**Records to use**
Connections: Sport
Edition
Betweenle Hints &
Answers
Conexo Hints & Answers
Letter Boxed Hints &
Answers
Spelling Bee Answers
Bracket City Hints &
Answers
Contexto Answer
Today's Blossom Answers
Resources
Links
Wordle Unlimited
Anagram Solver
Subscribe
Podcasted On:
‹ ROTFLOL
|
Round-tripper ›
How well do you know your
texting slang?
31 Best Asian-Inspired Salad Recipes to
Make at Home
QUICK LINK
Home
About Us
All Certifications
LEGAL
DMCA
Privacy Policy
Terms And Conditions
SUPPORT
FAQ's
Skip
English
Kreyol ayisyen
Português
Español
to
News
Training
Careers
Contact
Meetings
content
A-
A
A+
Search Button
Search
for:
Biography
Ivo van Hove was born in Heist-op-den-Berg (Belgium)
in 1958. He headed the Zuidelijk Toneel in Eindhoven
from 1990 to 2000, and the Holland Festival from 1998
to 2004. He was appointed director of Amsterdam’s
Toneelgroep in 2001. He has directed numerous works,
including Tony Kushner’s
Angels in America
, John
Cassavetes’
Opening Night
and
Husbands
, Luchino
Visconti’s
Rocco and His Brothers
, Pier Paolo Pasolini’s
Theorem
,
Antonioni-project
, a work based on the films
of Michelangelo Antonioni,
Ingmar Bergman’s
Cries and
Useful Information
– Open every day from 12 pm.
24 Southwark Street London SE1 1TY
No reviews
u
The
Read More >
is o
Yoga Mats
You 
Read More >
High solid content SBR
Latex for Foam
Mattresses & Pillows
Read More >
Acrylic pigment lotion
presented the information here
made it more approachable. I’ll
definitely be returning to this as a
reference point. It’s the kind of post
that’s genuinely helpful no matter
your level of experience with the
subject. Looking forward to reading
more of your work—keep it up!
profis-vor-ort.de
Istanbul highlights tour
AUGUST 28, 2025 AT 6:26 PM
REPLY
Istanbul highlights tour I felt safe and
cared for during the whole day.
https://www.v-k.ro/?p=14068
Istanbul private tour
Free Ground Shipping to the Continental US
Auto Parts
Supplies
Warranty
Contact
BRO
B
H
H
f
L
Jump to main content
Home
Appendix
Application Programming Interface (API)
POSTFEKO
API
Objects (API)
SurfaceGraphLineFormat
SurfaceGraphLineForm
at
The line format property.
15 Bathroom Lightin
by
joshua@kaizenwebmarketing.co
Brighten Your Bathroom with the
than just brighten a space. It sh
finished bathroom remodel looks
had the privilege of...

**What the task asks**
Please copy the items from their first line through the line containing "Angels in America", inclusive, reproducing each line without any change.

**Written response**
Connections: Sport
Edition
Betweenle Hints &
Answers
Conexo Hints & Answers
Letter Boxed Hints &
Answers
Spelling Bee Answers
Bracket City Hints &
Answers
Contexto Answer
Today's Blossom Answers
Resources
Links
Wordle Unlimited
Anagram Solver
Subscribe
Podcasted On:
‹ ROTFLOL
|
Round-tripper ›
How well do you know your
texting slang?
31 Best Asian-Inspired Salad Recipes to
Make at Home
QUICK LINK
Home
About Us
All Certifications
LEGAL
DMCA
Privacy Policy
Terms And Conditions
SUPPORT
FAQ's
Skip
English
Kreyol ayisyen
Português
Español
to
News
Training
Careers
Contact
Meetings
content
A-
A
A+
Search Button
Search
for:
Biography
Ivo van Hove was born in Heist-op-den-Berg (Belgium)
in 1958. He headed the Zuidelijk Toneel in Eindhoven
from 1990 to 2000, and the Holland Festival from 1998
to 2004. He was appointed director of Amsterdam’s
Toneelgroep in 2001. He has directed numerous works,
including Tony Kushner’s
Angels in America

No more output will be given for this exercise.